Foreign executives who benefitted from the ‘old’ tax regime, as outlined in a Circular Letter of 8 August 1983 (Ci. RH 624/325.294), were offered the choice to either transition to the ‘new’ expat regime (if they met the conditions) or continue to benefit from the ‘old’ one until December 31, 2023.

Those foreign executives who did not meet the criteria of the new regime, or those who neglected to transition to the new status by 30 September 2022, automatically resorted under a 2-year transitional regime that ended in December 2023.

You can review the most important consequences of this in one of our previous news items.

Non-Resident Tax status

Under the 1983 expat regime, despite often being domiciled in Belgium, foreign executives were always considered Non-Residents Taxpayers (and hence, only taxed on their Belgian sourced income here). This is no longer the case in the current expat regime.

One of the benefits of the old regime was referred to as the ‘foreign travel exclusion’. Expats were not taxed in Belgium on the salary they earned for the days spent working abroad on behalf of their Belgian employer.
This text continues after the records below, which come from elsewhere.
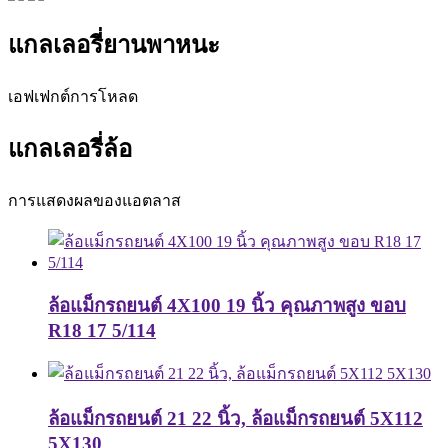
แกลเลอรี่ยานพาหนะ
เอฟเฟกต์การโหลด
แกลเลอรี่ล้อ
การแสดงผลของแอตลาส
ล้อแม็กรถยนต์ 4X100 19 นิ้ว คุณภาพสูง ขอบ
R18 17 5/114
ล้อแม็กรถยนต์ 21 22 นิ้ว, ล้อแม็กรถยนต์ 5X112
5X130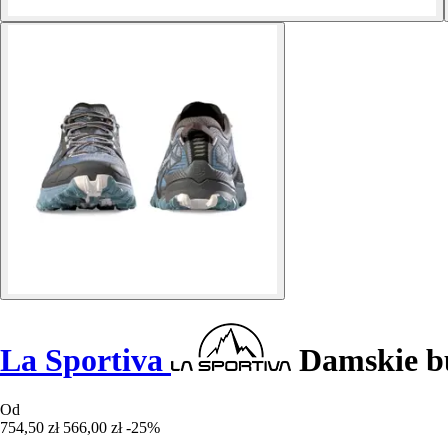
La Sportiva
Damskie bu
Od
754,50 zł
566,00 zł
-25%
In addition to this, taxpayers were not required to report any foreign (non-Belgian) assets or sources of income to the Belgian authorities. This was obviously extremely beneficial to those working in Belgium who – at the same time – earned foreign business, real estate or investment income, and preferred not to disclose these to the Belgian Tax Authorities.

Most important changes

As the transition period has ended on 1 January 2024, there are a few very important elements that one should keep in mind:

  • Expat taxpayers are automatically classed as Resident taxpayers from 1 January 2024 onwards, making them potentially liable for Belgian tax on their worldwide income.
  • If you benefitted from the transitional regime until the end of 2023, there is no possibility to switch to the new expat regime anymore.
  • Unless a different arrangement has been made with your employer, the discontinuation of the expat benefits under the old regime (i.e. ‘foreign travel exclusion’ and fixed tax-free expat allowance) will logically result in a lower net salary in 2024.
  • If you have a net guaranteed remuneration package, this will significantly increase the total cost for the employer due to the loss of expat status benefits.

Non-Resident or Resident?

It is important to understand that those individuals who no longer benefit from the ‘old’ expat regime, can still request the tax authorities to maintain their Non-Resident status. Strictly speaking, the Belgian authorities are of the opinion that if you lost your expat status at the end of 2023, you automatically became a Tax Resident on 1 January 2024.  

However, if you can demonstrate that your principal place of residence or the centre of your social and economic interests remain located abroad, you may be able to continue being considered a Non-Resident taxpayer in Belgium.

If you can prove that your stay in Belgium is only temporary and/or if there are certain elements in your personal situation that tie you closer to your home country than to Belgium, you may be able to successfully retain your Non-Resident Tax status.

Since Non-Residents only have access to certain personal tax allowances if they earn at least 75% of their worldwide income in Belgium during the calendar year, applying for Non-Resident status may not always have the desired result. In some cases, it can be more interesting to opt for a normal Resident Taxation and report your foreign earnings, to avoid that your personal tax deductions would be disregarded or limited.